** Opening Data shown block **

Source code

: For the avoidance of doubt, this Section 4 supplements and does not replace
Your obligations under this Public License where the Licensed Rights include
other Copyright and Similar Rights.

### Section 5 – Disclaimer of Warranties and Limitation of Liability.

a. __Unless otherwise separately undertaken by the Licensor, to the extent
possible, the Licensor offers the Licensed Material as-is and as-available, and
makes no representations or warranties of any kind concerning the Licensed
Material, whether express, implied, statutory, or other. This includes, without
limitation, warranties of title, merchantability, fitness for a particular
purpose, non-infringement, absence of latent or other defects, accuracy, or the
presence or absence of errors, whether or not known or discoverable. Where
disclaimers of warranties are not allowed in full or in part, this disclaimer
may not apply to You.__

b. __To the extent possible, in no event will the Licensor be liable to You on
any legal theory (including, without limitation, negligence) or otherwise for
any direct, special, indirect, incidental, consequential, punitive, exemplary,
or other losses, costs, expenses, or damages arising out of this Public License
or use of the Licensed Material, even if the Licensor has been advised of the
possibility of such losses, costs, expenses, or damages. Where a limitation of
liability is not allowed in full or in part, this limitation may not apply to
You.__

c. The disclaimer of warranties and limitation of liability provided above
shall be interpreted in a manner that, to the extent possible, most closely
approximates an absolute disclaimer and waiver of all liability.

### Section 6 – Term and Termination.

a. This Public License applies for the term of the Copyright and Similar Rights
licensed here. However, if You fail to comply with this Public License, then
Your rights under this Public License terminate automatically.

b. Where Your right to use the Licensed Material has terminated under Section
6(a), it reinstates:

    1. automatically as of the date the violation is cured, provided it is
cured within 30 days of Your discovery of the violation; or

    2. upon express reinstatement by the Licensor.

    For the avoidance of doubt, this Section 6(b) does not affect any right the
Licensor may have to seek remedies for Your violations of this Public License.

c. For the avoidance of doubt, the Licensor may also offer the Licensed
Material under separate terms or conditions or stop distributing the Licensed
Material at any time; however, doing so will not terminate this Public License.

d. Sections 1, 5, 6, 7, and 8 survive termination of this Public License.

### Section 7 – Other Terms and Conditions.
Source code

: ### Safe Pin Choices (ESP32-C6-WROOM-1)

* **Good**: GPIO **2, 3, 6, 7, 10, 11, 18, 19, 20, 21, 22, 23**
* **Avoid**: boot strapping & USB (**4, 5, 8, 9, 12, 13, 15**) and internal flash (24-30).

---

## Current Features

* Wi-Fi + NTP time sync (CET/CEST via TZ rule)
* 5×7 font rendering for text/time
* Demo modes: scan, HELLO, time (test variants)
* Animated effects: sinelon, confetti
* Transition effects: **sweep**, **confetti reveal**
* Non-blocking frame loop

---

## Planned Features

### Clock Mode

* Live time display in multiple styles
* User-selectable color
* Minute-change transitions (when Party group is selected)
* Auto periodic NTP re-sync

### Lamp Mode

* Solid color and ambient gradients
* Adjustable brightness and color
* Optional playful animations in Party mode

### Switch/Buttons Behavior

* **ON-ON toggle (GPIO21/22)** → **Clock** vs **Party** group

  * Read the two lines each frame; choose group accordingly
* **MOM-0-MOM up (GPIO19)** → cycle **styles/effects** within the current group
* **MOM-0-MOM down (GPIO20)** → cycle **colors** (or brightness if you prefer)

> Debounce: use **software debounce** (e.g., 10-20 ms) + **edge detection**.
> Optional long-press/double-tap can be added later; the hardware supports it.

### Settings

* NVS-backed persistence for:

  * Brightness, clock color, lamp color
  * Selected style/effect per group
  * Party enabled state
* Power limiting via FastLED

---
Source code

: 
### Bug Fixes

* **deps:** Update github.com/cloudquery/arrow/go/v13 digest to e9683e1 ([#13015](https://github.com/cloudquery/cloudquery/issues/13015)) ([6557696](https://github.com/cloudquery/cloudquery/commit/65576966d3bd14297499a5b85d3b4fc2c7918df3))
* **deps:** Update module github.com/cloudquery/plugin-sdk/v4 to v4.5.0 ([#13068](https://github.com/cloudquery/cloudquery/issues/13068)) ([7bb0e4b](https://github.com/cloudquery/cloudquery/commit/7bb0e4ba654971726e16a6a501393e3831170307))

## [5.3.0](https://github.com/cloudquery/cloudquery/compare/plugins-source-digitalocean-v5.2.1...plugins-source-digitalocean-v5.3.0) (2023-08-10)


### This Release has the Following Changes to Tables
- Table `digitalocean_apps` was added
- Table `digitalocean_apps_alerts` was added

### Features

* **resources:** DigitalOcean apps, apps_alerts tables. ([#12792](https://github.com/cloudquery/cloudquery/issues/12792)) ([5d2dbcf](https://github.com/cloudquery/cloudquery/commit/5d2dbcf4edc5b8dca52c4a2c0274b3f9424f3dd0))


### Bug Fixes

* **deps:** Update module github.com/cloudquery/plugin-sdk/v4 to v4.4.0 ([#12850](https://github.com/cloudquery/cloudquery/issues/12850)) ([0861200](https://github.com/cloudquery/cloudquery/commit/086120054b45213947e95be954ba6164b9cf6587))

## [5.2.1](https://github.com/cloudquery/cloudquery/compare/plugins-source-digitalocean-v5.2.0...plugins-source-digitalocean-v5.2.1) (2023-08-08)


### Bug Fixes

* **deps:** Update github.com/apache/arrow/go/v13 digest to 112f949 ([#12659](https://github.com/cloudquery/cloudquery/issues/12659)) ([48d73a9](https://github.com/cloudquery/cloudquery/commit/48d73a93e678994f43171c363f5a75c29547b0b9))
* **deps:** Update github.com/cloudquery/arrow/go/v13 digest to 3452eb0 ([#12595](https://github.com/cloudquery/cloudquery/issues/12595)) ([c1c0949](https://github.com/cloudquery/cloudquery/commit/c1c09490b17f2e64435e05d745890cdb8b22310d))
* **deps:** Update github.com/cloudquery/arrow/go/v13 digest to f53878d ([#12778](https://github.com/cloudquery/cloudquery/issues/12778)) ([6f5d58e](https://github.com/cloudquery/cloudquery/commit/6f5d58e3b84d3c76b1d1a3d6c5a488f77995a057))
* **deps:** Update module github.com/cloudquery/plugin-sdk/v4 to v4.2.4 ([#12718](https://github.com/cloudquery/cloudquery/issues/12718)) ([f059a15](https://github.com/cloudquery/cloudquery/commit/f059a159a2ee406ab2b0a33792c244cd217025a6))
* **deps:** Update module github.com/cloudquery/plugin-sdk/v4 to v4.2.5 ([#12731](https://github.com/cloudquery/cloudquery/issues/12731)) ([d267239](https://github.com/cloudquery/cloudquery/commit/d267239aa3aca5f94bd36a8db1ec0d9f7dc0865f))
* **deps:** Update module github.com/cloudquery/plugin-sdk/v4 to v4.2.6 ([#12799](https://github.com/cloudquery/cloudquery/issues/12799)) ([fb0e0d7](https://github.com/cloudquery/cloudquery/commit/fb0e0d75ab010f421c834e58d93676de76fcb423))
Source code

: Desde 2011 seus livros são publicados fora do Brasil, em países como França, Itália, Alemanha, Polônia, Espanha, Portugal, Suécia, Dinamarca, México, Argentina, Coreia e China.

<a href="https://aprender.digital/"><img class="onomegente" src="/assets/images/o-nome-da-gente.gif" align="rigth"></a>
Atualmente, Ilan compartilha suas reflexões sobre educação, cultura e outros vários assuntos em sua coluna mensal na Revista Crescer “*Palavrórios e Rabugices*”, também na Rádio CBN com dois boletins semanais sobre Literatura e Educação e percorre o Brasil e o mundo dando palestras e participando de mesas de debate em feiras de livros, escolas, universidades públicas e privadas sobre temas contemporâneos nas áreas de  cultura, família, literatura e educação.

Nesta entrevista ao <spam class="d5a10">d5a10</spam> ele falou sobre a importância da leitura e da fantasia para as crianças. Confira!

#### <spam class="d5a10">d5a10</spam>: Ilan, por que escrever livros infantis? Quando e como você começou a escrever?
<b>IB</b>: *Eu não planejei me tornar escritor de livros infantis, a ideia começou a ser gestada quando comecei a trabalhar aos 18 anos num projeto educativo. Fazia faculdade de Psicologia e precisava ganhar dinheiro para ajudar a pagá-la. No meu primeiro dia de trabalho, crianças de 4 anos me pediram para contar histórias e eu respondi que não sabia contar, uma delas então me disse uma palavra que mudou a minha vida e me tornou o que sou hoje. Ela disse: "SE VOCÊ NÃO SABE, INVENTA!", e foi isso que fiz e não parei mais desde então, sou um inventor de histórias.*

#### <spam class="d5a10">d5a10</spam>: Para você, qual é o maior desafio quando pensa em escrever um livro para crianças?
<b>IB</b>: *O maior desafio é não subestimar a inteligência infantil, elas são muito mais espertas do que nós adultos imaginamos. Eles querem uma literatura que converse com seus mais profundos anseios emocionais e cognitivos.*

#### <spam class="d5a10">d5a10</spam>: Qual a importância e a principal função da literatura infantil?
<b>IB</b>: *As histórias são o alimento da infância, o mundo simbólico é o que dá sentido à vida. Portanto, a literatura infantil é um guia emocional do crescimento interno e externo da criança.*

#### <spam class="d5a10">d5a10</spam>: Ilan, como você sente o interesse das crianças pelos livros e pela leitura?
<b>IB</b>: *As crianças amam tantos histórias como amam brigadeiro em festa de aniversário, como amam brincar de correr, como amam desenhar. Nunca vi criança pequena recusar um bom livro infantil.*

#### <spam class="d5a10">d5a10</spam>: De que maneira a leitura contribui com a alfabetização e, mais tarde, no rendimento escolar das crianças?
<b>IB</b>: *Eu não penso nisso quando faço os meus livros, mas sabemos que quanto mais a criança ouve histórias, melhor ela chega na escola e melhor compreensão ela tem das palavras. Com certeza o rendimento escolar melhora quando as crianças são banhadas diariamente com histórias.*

** Closing Data shown block **

## Exercise prompt
Going through the entries above, report how many lines include the string "escrever". The number alone is the answer.

## Result of the exercise
2